▸ Work to complete
Among the entries, find the lines with the string "left" and report them.

▸ Given data
****************
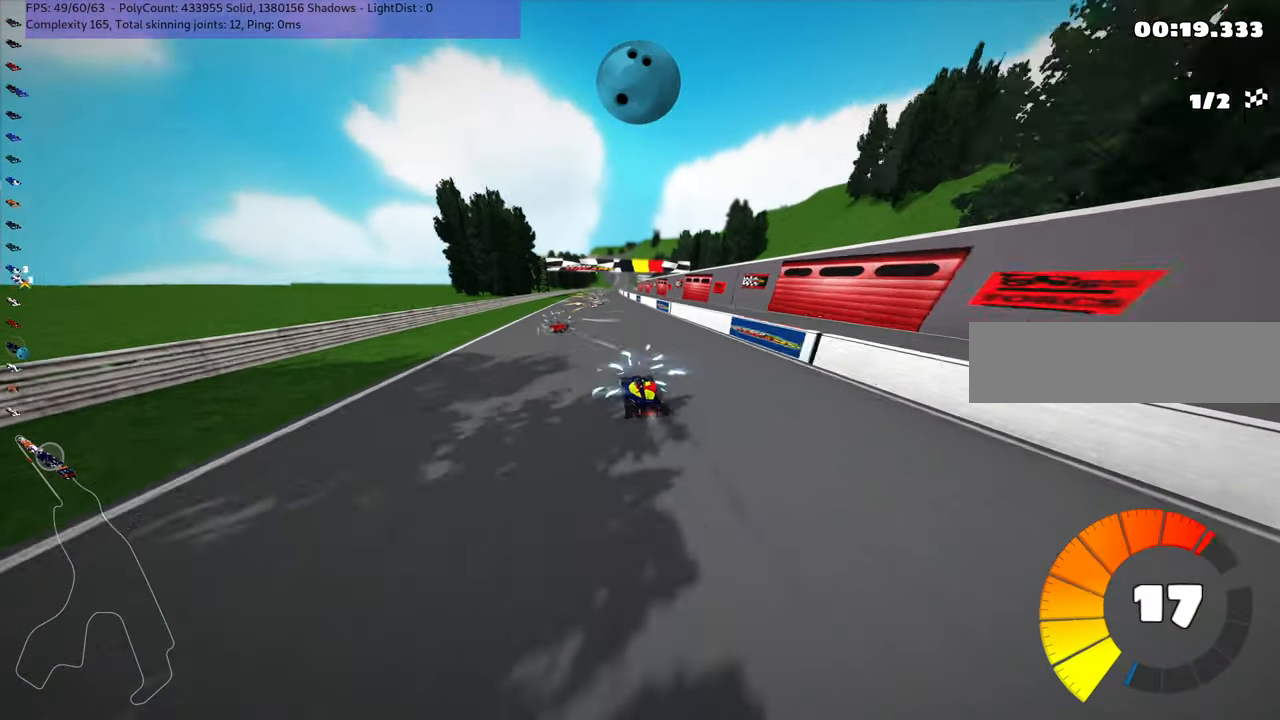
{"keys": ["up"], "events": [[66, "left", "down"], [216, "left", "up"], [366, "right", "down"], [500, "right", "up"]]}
****************
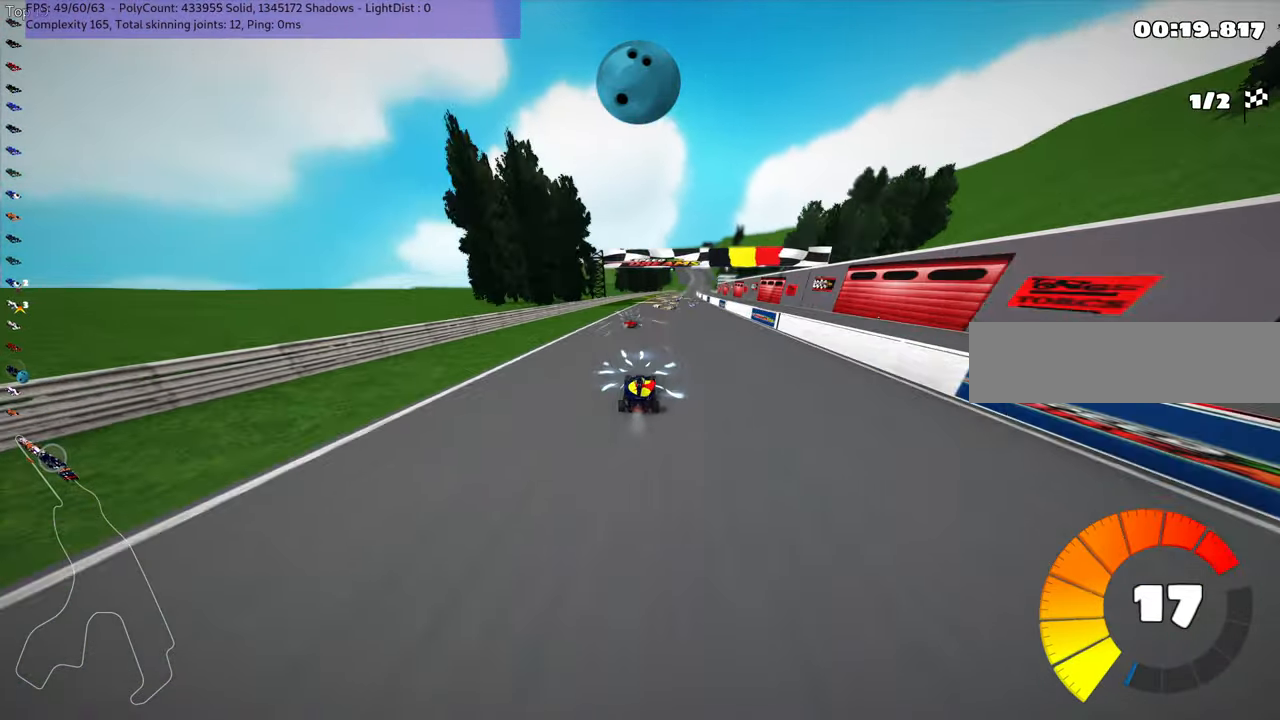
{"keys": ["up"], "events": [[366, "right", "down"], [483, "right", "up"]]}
****************
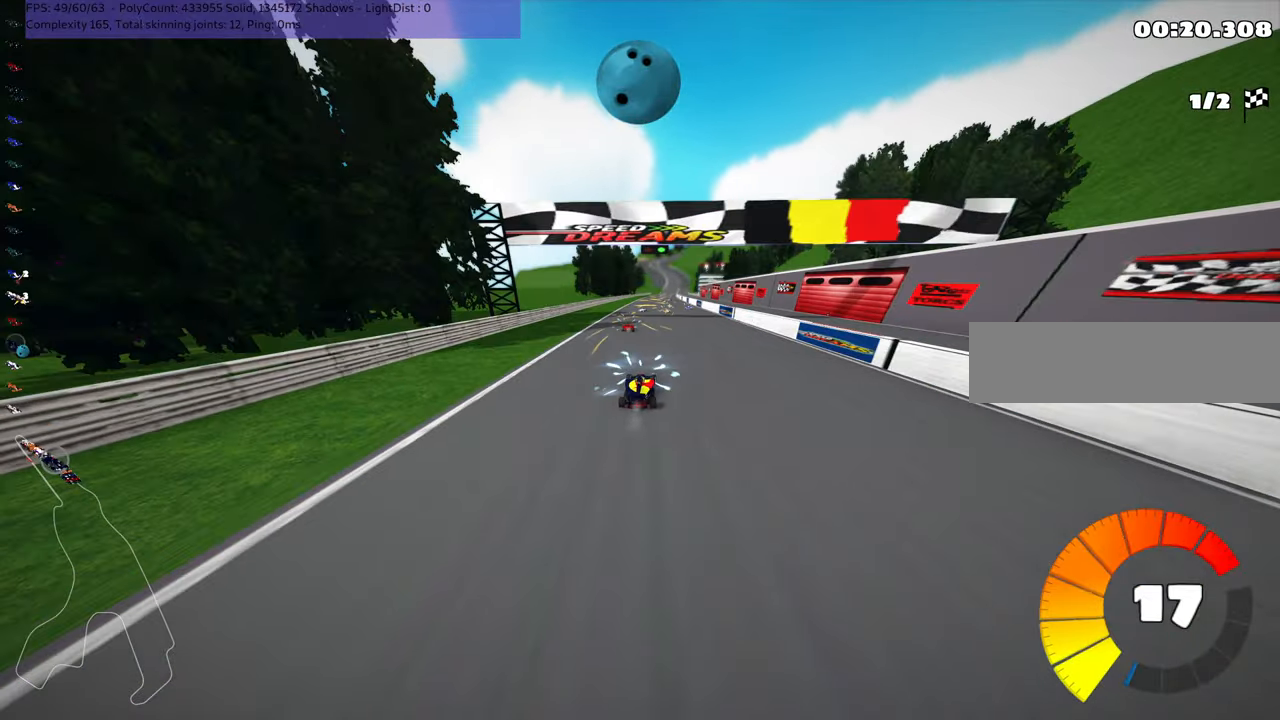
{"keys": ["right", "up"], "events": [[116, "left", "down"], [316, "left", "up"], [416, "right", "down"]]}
****************
▸ Response area
{"keys": ["up"], "events": [[66, "left", "down"], [216, "left", "up"], [366, "right", "down"], [500, "right", "up"]]}
{"keys": ["right", "up"], "events": [[116, "left", "down"], [316, "left", "up"], [416, "right", "down"]]}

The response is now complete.